* [TASK TO CARRY OUT] From top to bottom, print the listing word for word and skip any pictures it contains.

* * *

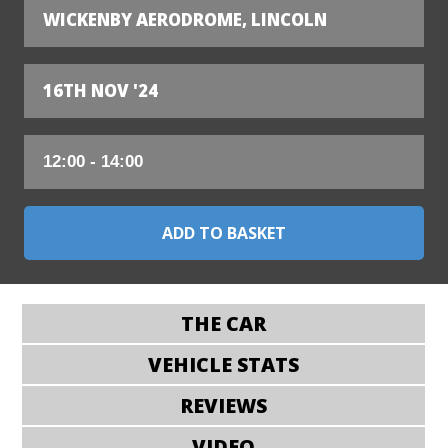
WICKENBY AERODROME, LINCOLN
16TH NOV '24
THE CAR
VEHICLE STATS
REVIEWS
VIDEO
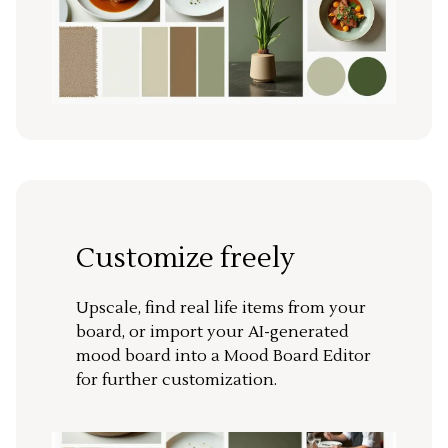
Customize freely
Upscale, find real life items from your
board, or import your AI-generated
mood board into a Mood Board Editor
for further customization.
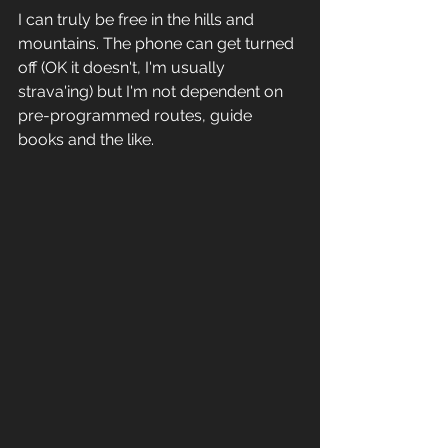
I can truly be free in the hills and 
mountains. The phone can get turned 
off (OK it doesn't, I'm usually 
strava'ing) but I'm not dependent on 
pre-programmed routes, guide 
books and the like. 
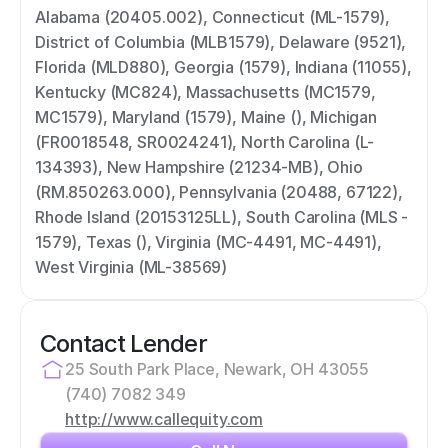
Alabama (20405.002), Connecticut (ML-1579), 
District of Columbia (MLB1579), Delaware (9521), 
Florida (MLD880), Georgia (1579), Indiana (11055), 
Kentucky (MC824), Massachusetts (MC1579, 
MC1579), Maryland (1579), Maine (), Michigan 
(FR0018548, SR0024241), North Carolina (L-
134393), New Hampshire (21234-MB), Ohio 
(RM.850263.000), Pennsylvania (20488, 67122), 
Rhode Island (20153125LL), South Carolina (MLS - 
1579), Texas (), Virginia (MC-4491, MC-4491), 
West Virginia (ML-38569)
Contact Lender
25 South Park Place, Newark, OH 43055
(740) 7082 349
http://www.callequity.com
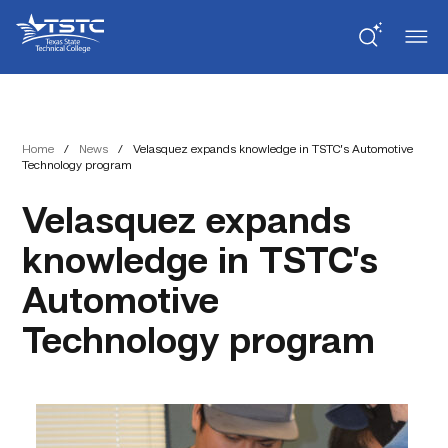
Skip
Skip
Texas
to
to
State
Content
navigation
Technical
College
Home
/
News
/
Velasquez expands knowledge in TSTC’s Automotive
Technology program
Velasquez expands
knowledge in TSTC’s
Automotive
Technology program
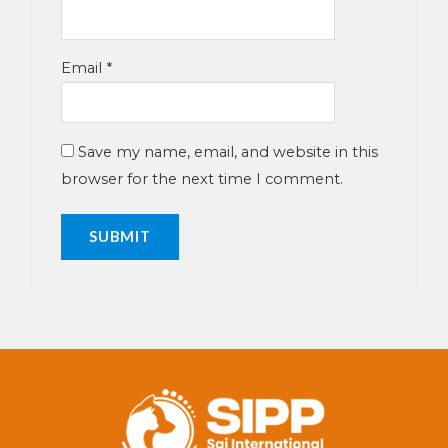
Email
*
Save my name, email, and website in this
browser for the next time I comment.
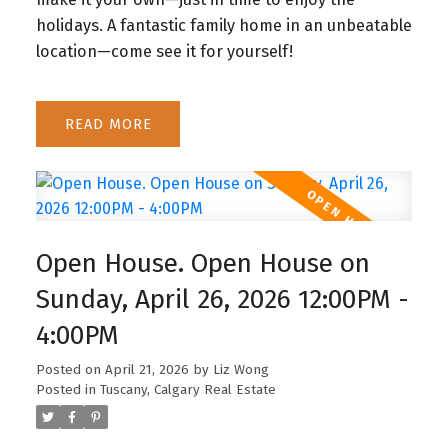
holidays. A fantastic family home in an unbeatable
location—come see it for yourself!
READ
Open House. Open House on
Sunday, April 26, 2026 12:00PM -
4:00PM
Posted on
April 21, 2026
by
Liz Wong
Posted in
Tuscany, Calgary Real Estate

* * *

* [RESPONSE TO THIS EXERCISE]
WICKENBY AERODROME, LINCOLN
16TH NOV '24
THE CAR
VEHICLE STATS
REVIEWS
VIDEO
Customize freely
Upscale, find real life items from your
board, or import your AI-generated
mood board into a Mood Board Editor
for further customization.
I can truly be free in the hills and 
mountains. The phone can get turned 
off (OK it doesn't, I'm usually 
strava'ing) but I'm not dependent on 
pre-programmed routes, guide 
books and the like. 
Alabama (20405.002), Connecticut (ML-1579), 
District of Columbia (MLB1579), Delaware (9521), 
Florida (MLD880), Georgia (1579), Indiana (11055), 
Kentucky (MC824), Massachusetts (MC1579, 
MC1579), Maryland (1579), Maine (), Michigan 
(FR0018548, SR0024241), North Carolina (L-
134393), New Hampshire (21234-MB), Ohio 
(RM.850263.000), Pennsylvania (20488, 67122), 
Rhode Island (20153125LL), South Carolina (MLS - 
1579), Texas (), Virginia (MC-4491, MC-4491), 
West Virginia (ML-38569)
Contact Lender
25 South Park Place, Newark, OH 43055
(740) 7082 349
http://www.callequity.com
Skip
Skip
Texas
to
to
State
Content
navigation
Technical
College
Home
/
News
/
Velasquez expands knowledge in TSTC’s Automotive
Technology program
Velasquez expands
knowledge in TSTC’s
Automotive
Technology program
Email
*
Save my name, email, and website in this
browser for the next time I comment.
holidays. A fantastic family home in an unbeatable
location—come see it for yourself!
READ
Open House. Open House on
Sunday, April 26, 2026 12:00PM -
4:00PM
Posted on
April 21, 2026
by
Liz Wong
Posted in
Tuscany, Calgary Real Estate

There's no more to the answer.